> _TO DO_
Write the records out again, unchanged.

╔══

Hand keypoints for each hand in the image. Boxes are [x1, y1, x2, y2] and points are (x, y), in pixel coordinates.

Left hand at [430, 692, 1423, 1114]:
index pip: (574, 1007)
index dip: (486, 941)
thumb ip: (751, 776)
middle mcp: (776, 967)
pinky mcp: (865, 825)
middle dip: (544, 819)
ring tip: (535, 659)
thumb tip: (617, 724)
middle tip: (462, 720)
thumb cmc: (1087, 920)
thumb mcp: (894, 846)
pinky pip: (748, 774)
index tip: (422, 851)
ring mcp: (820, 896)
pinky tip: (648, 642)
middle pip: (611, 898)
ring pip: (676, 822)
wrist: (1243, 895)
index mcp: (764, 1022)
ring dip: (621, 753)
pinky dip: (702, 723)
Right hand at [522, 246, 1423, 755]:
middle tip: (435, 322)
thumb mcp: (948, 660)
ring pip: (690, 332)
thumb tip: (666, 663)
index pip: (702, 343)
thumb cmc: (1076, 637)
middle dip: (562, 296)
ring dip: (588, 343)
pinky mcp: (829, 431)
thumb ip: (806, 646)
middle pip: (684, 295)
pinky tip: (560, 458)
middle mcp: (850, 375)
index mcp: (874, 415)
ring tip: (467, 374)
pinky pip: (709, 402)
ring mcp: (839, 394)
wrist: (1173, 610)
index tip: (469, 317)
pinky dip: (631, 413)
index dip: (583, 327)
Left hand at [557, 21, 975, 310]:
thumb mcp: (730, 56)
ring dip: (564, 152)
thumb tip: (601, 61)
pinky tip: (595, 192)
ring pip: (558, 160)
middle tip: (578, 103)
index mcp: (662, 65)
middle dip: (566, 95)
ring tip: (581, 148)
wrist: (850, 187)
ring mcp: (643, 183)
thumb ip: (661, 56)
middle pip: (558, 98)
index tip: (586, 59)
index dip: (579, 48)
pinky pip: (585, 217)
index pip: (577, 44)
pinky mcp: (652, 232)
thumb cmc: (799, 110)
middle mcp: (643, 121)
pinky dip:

╚══

> _ANSWER SPACE_
Hand keypoints for each hand in the image. Boxes are [x1, y1, x2, y2] and points are (x, y), in pixel coordinates.

Left hand at [430, 692, 1423, 1114]:
index pip: (574, 1007)
index dip: (486, 941)
thumb ip: (751, 776)
middle mcp: (776, 967)
pinky mcp: (865, 825)
middle dip: (544, 819)
ring tip: (535, 659)
thumb tip: (617, 724)
middle tip: (462, 720)
thumb cmc: (1087, 920)
thumb mcp: (894, 846)
pinky pip: (748, 774)
index tip: (422, 851)
ring mcp: (820, 896)
pinky tip: (648, 642)
middle pip: (611, 898)
ring pip: (676, 822)
wrist: (1243, 895)
index mcp: (764, 1022)
ring dip: (621, 753)
pinky dip: (702, 723)
Right hand at [522, 246, 1423, 755]:
middle tip: (435, 322)
thumb mcp: (948, 660)
ring pip: (690, 332)
thumb tip: (666, 663)
index pip: (702, 343)
thumb cmc: (1076, 637)
middle dip: (562, 296)
ring dip: (588, 343)
pinky mcp: (829, 431)
thumb ip: (806, 646)
middle pip: (684, 295)
pinky tip: (560, 458)
middle mcp: (850, 375)
index mcp: (874, 415)
ring tip: (467, 374)
pinky pip: (709, 402)
ring mcp: (839, 394)
wrist: (1173, 610)
index tip: (469, 317)
pinky dip: (631, 413)
index dip: (583, 327)
Left hand at [557, 21, 975, 310]:
thumb mcp: (730, 56)
ring dip: (564, 152)
thumb tip: (601, 61)
pinky tip: (595, 192)
ring pip: (558, 160)
middle tip: (578, 103)
index mcp: (662, 65)
middle dip: (566, 95)
ring tip: (581, 148)
wrist: (850, 187)
ring mcp: (643, 183)
thumb ip: (661, 56)
middle pip: (558, 98)
index tip: (586, 59)
index dip: (579, 48)
pinky pip: (585, 217)
index pip: (577, 44)
pinky mcp: (652, 232)
thumb cmc: (799, 110)
middle mcp: (643, 121)
pinky dip:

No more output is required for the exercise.